Reuters: New U.S. sanctions could push Tehran to rethink its cooperation with the United Nations atomic watchdog, Iran’s former chief nuclear negotiator said on Friday.
TEHRAN (Reuters) – New U.S. sanctions could push Tehran to rethink its cooperation with the United Nations atomic watchdog, Iran’s former chief nuclear negotiator said on Friday.
Ali Larijani was speaking a day after Washington branded Iran’s Revolutionary Guards a proliferator of weapons of mass destruction and imposed new sanctions on the country, which it accuses of trying to develop atomic weapons.
Iran denies the charge and has agreed to clear up long-standing suspicions about its nuclear goals with the U.N. International Atomic Energy Agency. But it has refused to halt sensitive atomic work as demanded by the U.N. Security Council.
“Other countries support and praise us regarding Iran’s cooperation with the agency,” Larijani said in comments carried by Iran’s ISNA news agency after his return from talks with European Union foreign policy chief Javier Solana in Rome.
“But America’s behaviour shows that it doesn’t make any difference whether Iran cooperates with the agency or not. Well, if that is the case, you should expect something else from Iran,” he said, adding that European states had urged Iran not to respond to the “bullying behaviour of (some) countries”.

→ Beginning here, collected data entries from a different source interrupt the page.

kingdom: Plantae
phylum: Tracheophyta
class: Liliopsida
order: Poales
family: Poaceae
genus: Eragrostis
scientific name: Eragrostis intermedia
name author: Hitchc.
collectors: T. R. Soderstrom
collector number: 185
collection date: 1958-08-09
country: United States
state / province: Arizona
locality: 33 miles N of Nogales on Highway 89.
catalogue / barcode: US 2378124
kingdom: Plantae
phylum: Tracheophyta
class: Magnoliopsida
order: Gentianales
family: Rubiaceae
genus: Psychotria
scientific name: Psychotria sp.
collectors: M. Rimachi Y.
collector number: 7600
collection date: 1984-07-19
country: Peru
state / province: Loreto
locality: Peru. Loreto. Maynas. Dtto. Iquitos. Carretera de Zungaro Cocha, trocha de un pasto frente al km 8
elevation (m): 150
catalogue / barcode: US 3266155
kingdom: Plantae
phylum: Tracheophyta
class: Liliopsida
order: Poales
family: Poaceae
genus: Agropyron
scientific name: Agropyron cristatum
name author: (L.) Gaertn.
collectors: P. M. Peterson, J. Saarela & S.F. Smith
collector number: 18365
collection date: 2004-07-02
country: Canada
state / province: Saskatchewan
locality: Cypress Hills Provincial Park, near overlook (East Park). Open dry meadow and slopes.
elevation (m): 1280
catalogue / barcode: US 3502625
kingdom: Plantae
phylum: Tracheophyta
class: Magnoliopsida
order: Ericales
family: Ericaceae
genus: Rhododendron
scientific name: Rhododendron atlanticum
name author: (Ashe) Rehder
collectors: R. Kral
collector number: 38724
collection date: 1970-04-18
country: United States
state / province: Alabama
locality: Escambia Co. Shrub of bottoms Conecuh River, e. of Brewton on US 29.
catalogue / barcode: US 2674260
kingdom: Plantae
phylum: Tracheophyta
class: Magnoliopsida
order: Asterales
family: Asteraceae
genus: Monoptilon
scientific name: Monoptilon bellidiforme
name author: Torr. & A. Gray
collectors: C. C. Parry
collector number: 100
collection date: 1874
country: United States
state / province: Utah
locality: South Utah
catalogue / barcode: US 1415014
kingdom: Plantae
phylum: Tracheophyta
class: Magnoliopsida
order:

Larijani was replaced as chief nuclear negotiator on Saturday but remains on the Supreme National Security Council, which helps make policy. He attended the Rome talks in that capacity with the new chief negotiator, Saeed Jalili.
“With this behaviour, the Americans are only isolating themselves,” Jalili said of the sanctions, according to the official IRNA news agency.
The appointment of Jalili, an ally of President Mahmoud Ahmadinejad who has taken an uncompromising line in the nuclear dispute, was seen by analysts as a move to toughen Iran’s position.
The president does not have the final word on policy but the Islamic Republic’s top authority, Supreme Leader Ayatollah Ali Khamenei, would have had to approve Jalili’s appointment, suggesting he supports a harder line, Iranian analysts say.
The U.N. Security council has imposed two rounds of sanctions. World powers are considering a third set but have agreed to hold off until at least November to see if Iran cooperates with the IAEA and await Solana’s report on talks.